[Dataset extract]

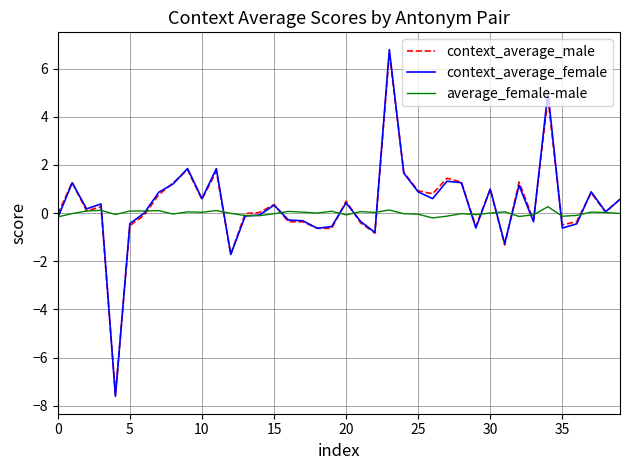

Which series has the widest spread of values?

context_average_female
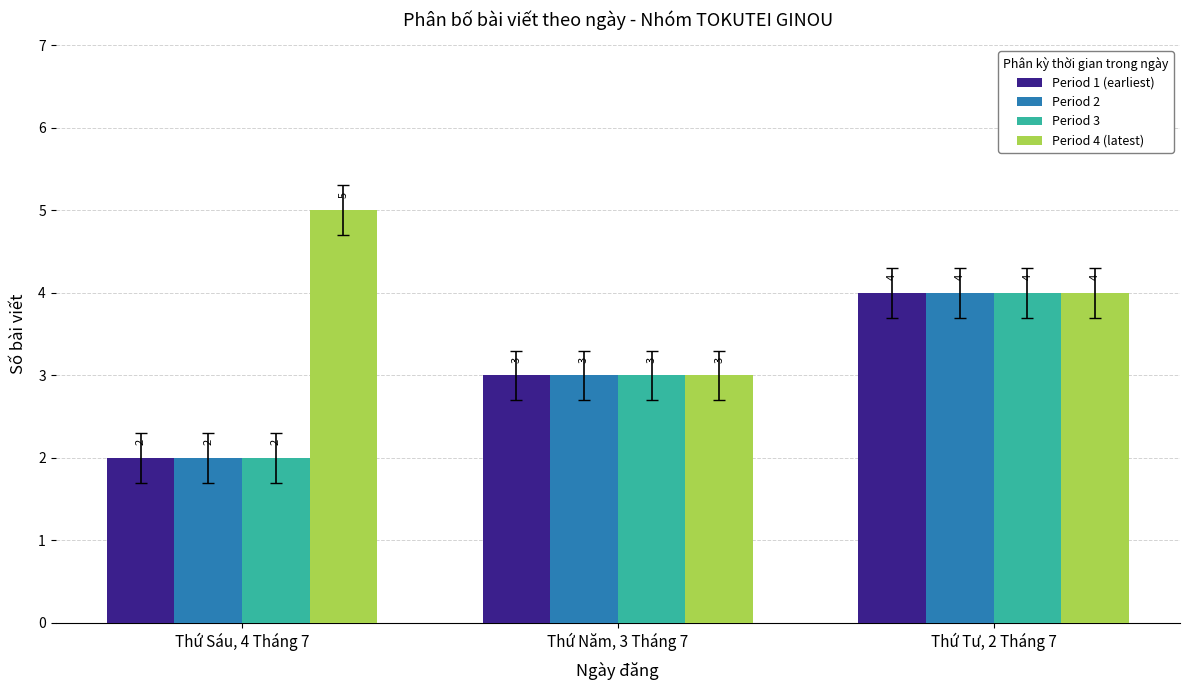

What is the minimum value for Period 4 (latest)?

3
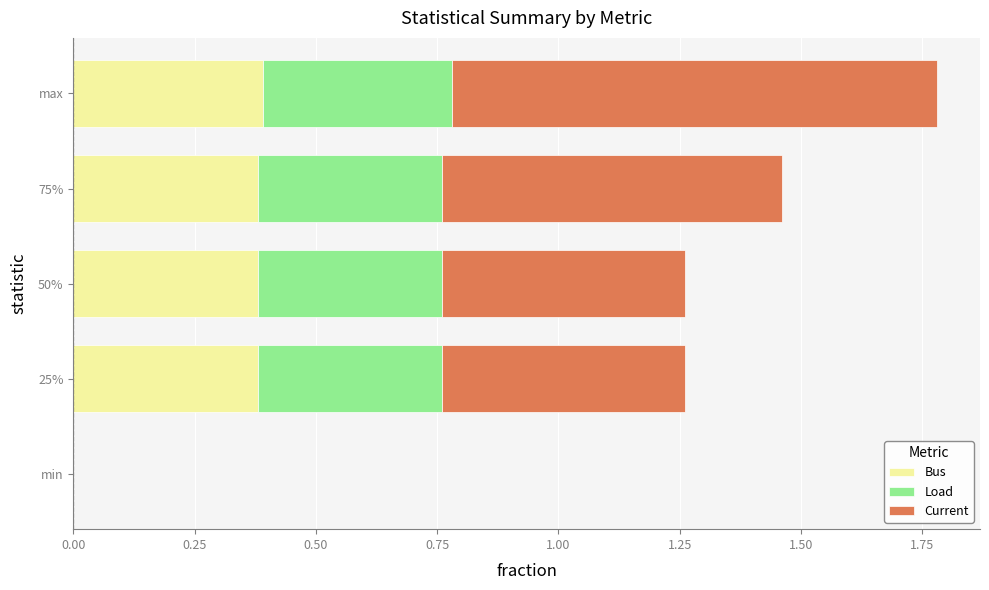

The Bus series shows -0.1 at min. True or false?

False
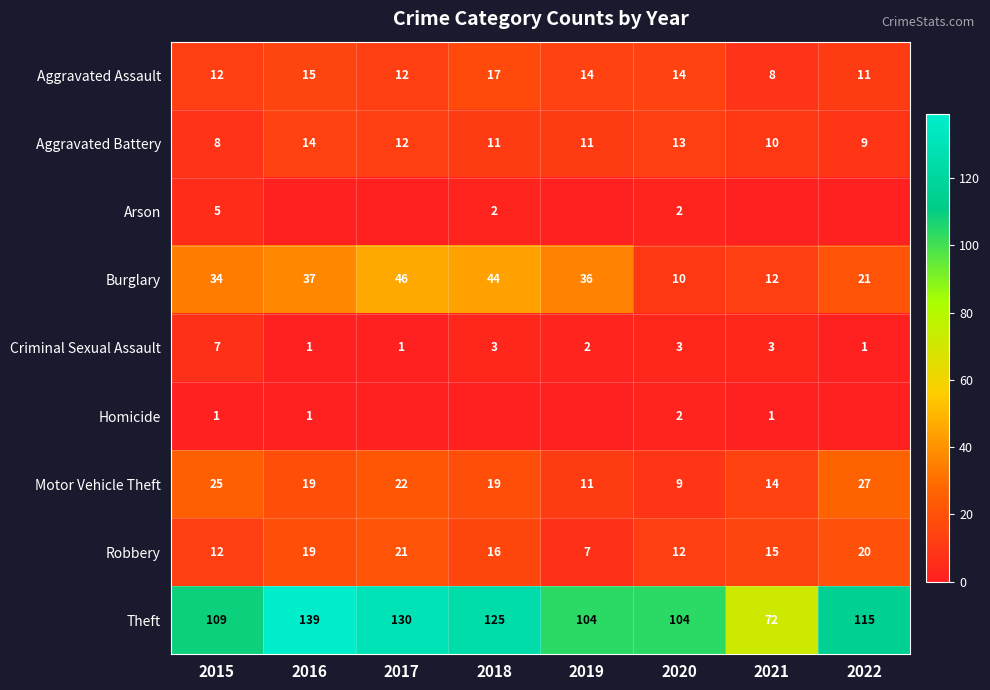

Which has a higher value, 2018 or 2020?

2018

[/Dataset extract]

== Activity ==
Count how many lines of the records contain the word "series" and give only that number.

== Exercise output ==
2